Learning Curves: the Female Arc

As I mentioned in an earlier post, my time was divided between writing my blog and writing for a grappling publication. The article printed in the summer issue of the E-Journal of Jujutsu, published by Roy Dean. Following is an excerpt:

Yaam locked in the choke and I braced for the involuntary cough that would follow each rep she practiced. As I sputtered and coughed, she giggled the sweet little girl giggle of an eleven year old - one who could figure a fierce triangle with the geometry of spindly limbs and angular grimaces and grins. Until she got bored that is, and dissolved into lax conversation about dance practice and her new best friend. Class was done as far as she was concerned and she moved swiftly on to more important things then tossing around a women three times her age and twice her size.

I remembered my early struggles with that very same triangle and my fears that I would never master a move that seemed to require a Herculean strength and ridiculously long limbs. If nothing else, years later my eleven year old student definitively proved the contrary. Back then though, I was sure that my own little girl limbs couldn't make this move happen no matter what Marcelo Alonso, bless his heart, was trying to tell me. Oh, and by 'little girl' I mean I was thirty-two but short, full of excuses and completely naive to the wisdom of Brazilian Jiu Jitsu.
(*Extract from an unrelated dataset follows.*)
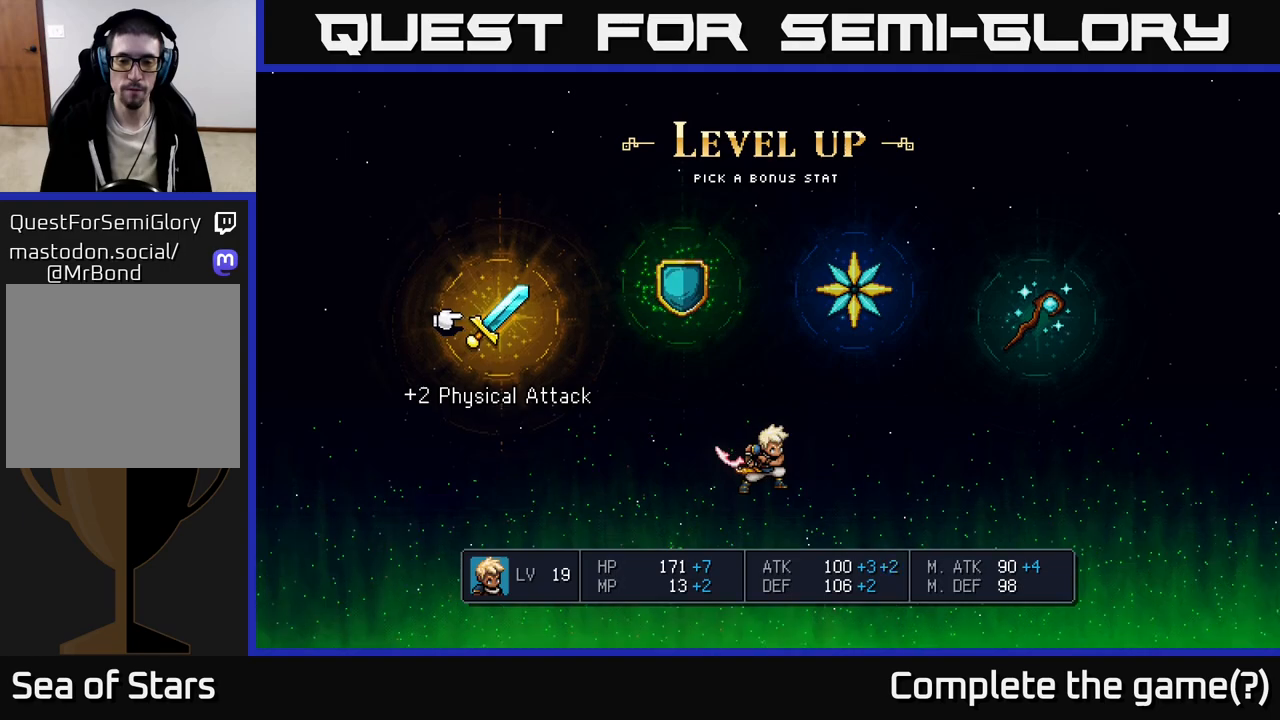
{"buttons": [], "left_stick": "center", "right_stick": "center", "events": [[67, "DPAD_LEFT", "up"]]}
It would seem only an adolescent girl could learn the precise steps of a take-down, a leg lock or an arm bar without the gripping self doubt that I know I had during each of my early classes. I worried whether I had the strength, the size, the patience or the fearlessness to continue in a sport where few women were available to offer guidance or support. I wanted to stay so badly but whatever it was going to take to advance, I wasn't sure I had. My only measure was against my fellow white belts and it would appear I was being eclipsed.
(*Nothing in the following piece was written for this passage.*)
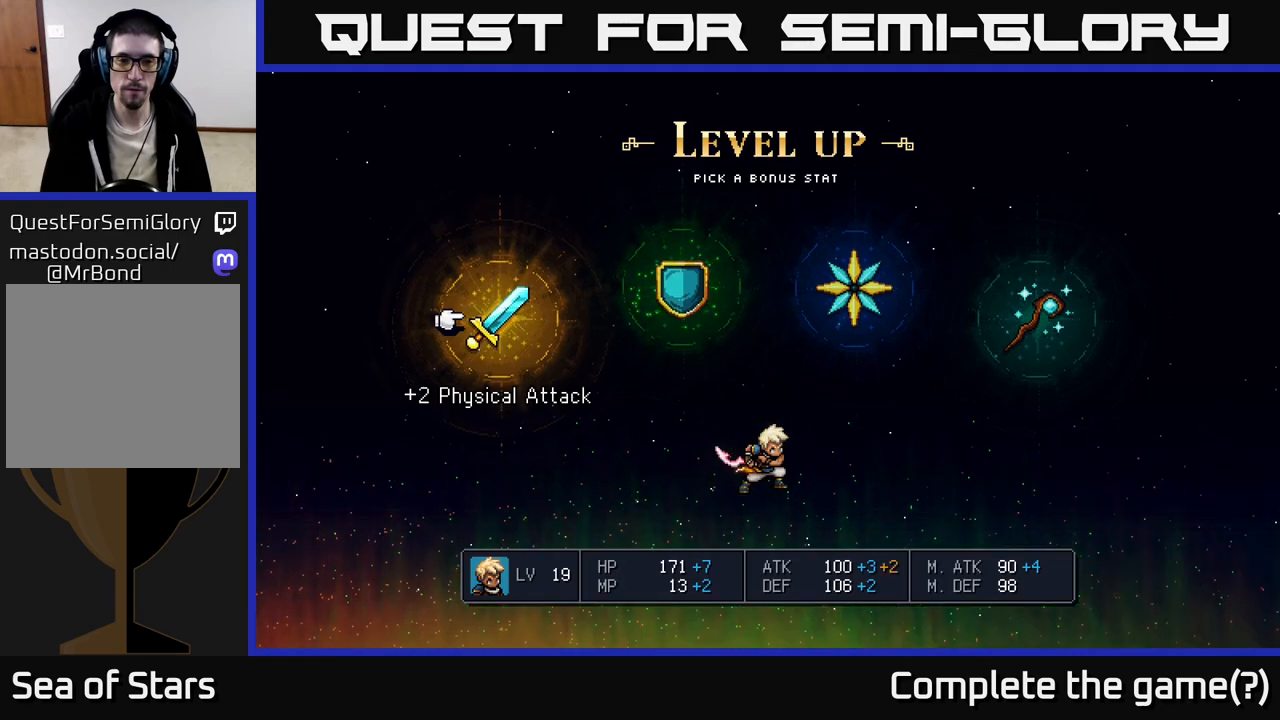
{"buttons": ["DPAD_LEFT"], "left_stick": "center", "right_stick": "center", "events": [[250, "DPAD_RIGHT", "down"], [367, "DPAD_RIGHT", "up"], [433, "DPAD_LEFT", "down"]]}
And that's where women are misled in the early days of training. All white belts, men and women alike, make the mistake that strength is the keystone. But muscling a move will only mask gaps in technique that will haunt a grappler later in training. A woman without the ability to muscle a submission, will see some of her male classmates tap an opponent and assume that her training is lagging when she's unable to finish a move. From the perspective of skill acquisition, both grapplers are in the same place but with different results.